-- START OF Supplied text --
Disable toString by Default
By default, unsupported types will be transformed into UTF-8 strings. This is not always desirable, especially for types that have no meaningful, or no lossless, toString representation. This feature can be disabled:
import io.deephaven.extensions.barrage.chunk.DefaultChunkWriterFactory
DefaultChunkWriterFactory.INSTANCE.disableToStringUnknownTypes()
Important
After disableToStringUnknownTypes
is called, serializing columns that do not have an explicit mapping will cause DoGet and DoExchange to throw a StatusRuntimeException. This is propagated as an INVALID_ARGUMENT
gRPC error to the remote client.
Set the Flight Schema
Import
When importing data into Deephaven using a Flight client and a DoPut call, the client can specify the destination column types by adding metadata tags to the Flight schema's fields.
The metadata keys are as follows:
deephaven:type
- The canonical class name of the Deephaven type to use for the column.deephaven:componentType
- The canonical class name of the component type to use for the column. This is used for array types.
Any field/column that does not have type tags will use the default Deephaven type for the Arrow wire type.
See uploading a table for an example of setting the schema metadata from an Arrow-Java Flight client.
Round-Tripping
Any table uploaded to Deephaven via a DoPut places the Flight Schema in a table attribute key of BarrageSchema
(aka io.deephaven.engine.Table.BARRAGE_SCHEMA_ATTRIBUTE
). This is convenient as it allows you to upload a table and then download the table using exactly the same wire format.
However, any table operations performed on the uploaded table will drop the schema metadata, even for column types that are completely preserved. Be sure to attach the modified schema if you want to preserve the original wire types.
Exporting
You can specify the wire-type schema to use when exporting a table to a Flight client. Simply place the Schema POJO in the table's attributes with the key BarrageSchema
(aka io.deephaven.engine.Table.BARRAGE_SCHEMA_ATTRIBUTE
). This will override the default schema that would be generated from the table's column types.
Consider using BarrageUtil#schemaFromTable
to generate the default schema and then modify it as needed.
Here is an example that fetches the default schema and then changes the wire type from Int(64, signed)
to Duration(ms)
for the column (for export):
import io.deephaven.engine.table.Table
import io.deephaven.extensions.barrage.util.BarrageUtil
import org.apache.arrow.vector.types.TimeUnit
import org.apache.arrow.vector.types.Types
import org.apache.arrow.vector.types.pojo.ArrowType
import org.apache.arrow.vector.types.pojo.Field
import org.apache.arrow.vector.types.pojo.FieldType
import org.apache.arrow.vector.types.pojo.Schema
Table t = emptyTable(32).update("D = ii * 1_000_000_000L")
-- END OF Supplied text --
-- START OF Stored data --
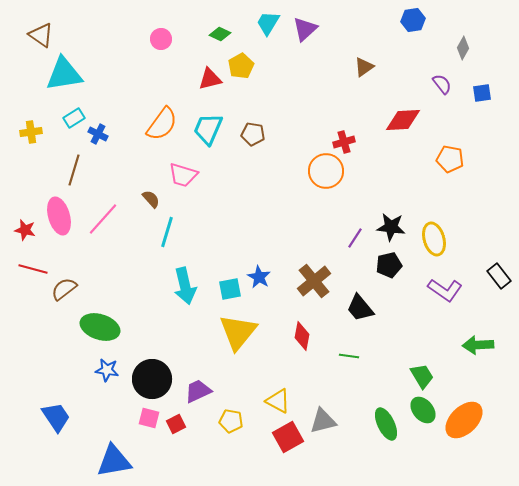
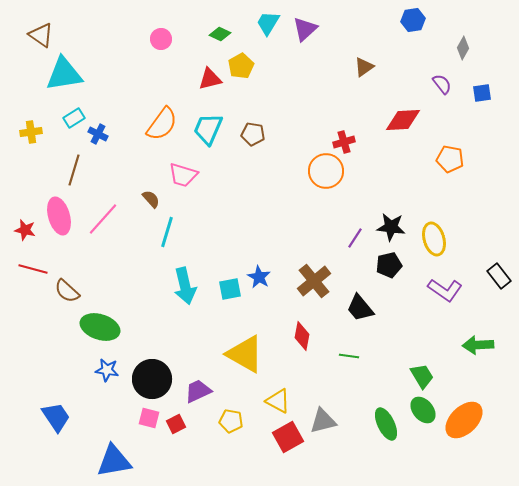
brown semicircle at (64, 289): moved 3 px right, 2 px down; rotated 100 degrees counterclockwise
yellow triangle at (238, 332): moved 7 px right, 22 px down; rotated 39 degrees counterclockwise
-- END OF Stored data --
→ Required work:
1. In the page on Deephaven Flight types, which Flight calls are named? List each one once.
2. Go on with the page on Deephaven Flight types from the last line of its code example.

→ Response list:
1. DoGet, DoExchange, DoPut

2.
Schema curr_schema = BarrageUtil.schemaFromTable(t)
Field curr_field = curr_schema.getFields().get(0)
FieldType curr_ftype = curr_field.getFieldType()
Map<String, String> curr_metadata = curr_field.getMetadata()
// note that we could replace the destination metadata deephaven type, too, if the remote client is a Deephaven worker
ArrowType new_type = new ArrowType.Duration(TimeUnit.MILLISECOND)
FieldType new_ftype = new FieldType(curr_ftype.isNullable(), new_type, curr_ftype.getDictionary(), curr_metadata);
List<Field> new_fields = List.of(new Field(curr_field.getName(), new_ftype, curr_field.getChildren()))
Schema new_schema = new Schema(new_fields, curr_schema.getCustomMetadata())
// now set the table attribute to advertise how to write this on the wire
t = t.withAttributes(Map.of(Table.BARRAGE_SCHEMA_ATTRIBUTE, new_schema))
Custom Mappings
Deephaven allows extending the set of supported type mappings. We currently do not support allowing the user to change the default mappings.
The DefaultChunkReaderFactory
and DefaultChunkWriterFactory
classes maintain the registry of import/export mappings. Take a look at their source code for more examples and ideas on how to reuse Deephaven's internal helpers for your own custom serializers and deserializers.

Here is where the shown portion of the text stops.